Raw records =>
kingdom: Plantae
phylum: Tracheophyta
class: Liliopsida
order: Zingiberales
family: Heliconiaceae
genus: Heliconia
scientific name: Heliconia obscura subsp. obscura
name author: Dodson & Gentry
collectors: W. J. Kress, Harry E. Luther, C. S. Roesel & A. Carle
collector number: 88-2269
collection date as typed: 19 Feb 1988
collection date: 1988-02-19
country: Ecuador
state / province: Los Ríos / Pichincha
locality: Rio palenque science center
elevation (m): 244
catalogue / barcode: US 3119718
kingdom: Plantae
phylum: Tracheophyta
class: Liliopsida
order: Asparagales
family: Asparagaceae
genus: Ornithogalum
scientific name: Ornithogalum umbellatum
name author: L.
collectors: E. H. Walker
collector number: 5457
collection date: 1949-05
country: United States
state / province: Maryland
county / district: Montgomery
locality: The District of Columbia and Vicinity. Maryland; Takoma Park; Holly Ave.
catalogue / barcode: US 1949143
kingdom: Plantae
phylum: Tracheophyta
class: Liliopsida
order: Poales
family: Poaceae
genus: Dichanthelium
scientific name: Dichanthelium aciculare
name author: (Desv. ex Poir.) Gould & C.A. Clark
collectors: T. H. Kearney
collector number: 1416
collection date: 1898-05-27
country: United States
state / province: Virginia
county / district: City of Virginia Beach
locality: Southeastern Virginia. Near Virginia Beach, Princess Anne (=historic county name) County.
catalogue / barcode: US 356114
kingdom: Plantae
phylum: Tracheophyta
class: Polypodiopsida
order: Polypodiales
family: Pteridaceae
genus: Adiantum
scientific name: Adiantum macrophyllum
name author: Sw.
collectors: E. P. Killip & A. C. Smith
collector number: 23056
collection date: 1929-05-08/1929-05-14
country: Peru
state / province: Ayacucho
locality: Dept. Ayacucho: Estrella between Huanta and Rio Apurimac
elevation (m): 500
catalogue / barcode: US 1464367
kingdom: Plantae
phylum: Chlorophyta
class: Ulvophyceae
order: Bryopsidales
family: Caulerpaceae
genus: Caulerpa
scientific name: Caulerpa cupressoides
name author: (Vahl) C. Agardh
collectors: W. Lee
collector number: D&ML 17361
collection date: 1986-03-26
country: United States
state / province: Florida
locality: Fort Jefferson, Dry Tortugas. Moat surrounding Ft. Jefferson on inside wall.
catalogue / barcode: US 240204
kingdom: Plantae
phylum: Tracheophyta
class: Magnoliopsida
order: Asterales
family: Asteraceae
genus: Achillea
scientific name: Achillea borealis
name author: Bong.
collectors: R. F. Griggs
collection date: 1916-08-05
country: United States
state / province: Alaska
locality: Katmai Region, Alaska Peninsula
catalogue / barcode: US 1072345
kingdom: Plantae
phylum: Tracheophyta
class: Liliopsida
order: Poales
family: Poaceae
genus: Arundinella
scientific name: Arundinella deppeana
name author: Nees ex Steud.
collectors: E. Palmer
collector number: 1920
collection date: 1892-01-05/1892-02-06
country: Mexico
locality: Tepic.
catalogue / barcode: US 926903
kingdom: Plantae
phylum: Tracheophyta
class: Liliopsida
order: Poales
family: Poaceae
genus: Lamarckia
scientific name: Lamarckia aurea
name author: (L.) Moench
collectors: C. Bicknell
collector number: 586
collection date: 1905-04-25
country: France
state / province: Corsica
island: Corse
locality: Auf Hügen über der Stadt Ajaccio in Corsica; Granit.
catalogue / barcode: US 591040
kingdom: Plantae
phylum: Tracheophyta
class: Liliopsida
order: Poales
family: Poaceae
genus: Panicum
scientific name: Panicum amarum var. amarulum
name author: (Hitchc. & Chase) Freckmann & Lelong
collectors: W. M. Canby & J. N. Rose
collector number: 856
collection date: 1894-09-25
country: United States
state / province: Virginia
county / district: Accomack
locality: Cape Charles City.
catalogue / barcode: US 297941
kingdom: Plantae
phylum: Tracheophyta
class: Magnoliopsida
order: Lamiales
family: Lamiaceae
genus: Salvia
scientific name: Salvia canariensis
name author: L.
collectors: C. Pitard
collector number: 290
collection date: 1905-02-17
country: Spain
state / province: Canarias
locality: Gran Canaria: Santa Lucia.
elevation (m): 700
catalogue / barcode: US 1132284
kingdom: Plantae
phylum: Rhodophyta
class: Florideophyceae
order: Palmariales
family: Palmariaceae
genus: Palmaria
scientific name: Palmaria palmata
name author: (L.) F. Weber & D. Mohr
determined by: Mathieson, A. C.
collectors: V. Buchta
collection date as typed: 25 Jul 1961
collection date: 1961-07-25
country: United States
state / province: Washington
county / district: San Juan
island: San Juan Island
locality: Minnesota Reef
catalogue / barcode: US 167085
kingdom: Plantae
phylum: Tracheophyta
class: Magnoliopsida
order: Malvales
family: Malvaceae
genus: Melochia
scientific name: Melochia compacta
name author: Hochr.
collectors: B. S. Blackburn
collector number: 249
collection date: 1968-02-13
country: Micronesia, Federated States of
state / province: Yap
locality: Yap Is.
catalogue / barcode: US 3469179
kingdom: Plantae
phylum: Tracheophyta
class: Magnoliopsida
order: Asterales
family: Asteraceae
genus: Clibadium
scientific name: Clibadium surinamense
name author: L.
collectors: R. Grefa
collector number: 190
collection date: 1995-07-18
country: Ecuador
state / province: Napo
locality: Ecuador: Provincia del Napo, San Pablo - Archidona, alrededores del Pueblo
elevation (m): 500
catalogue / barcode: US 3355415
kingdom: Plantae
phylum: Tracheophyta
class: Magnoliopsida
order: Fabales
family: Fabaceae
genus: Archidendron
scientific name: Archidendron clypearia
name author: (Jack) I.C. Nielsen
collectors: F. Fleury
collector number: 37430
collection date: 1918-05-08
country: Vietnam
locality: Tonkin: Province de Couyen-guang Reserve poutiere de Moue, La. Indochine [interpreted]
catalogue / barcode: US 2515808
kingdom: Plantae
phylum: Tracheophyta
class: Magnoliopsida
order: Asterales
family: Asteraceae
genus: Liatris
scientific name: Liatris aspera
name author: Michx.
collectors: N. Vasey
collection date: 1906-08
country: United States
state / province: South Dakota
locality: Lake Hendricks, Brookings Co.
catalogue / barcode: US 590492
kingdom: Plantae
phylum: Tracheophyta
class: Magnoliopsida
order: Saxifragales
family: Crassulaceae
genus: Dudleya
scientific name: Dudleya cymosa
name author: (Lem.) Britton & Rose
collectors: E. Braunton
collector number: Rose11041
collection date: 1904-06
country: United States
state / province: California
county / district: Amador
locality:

Stated exercise =>
Please copy the lines in the items above word for word, from the line with "state / province: Los Ríos / Pichincha" to the line with "collector number: 5457", including both of those lines.

Task solution =>
state / province: Los Ríos / Pichincha
locality: Rio palenque science center
elevation (m): 244
catalogue / barcode: US 3119718
kingdom: Plantae
phylum: Tracheophyta
class: Liliopsida
order: Asparagales
family: Asparagaceae
genus: Ornithogalum
scientific name: Ornithogalum umbellatum
name author: L.
collectors: E. H. Walker
collector number: 5457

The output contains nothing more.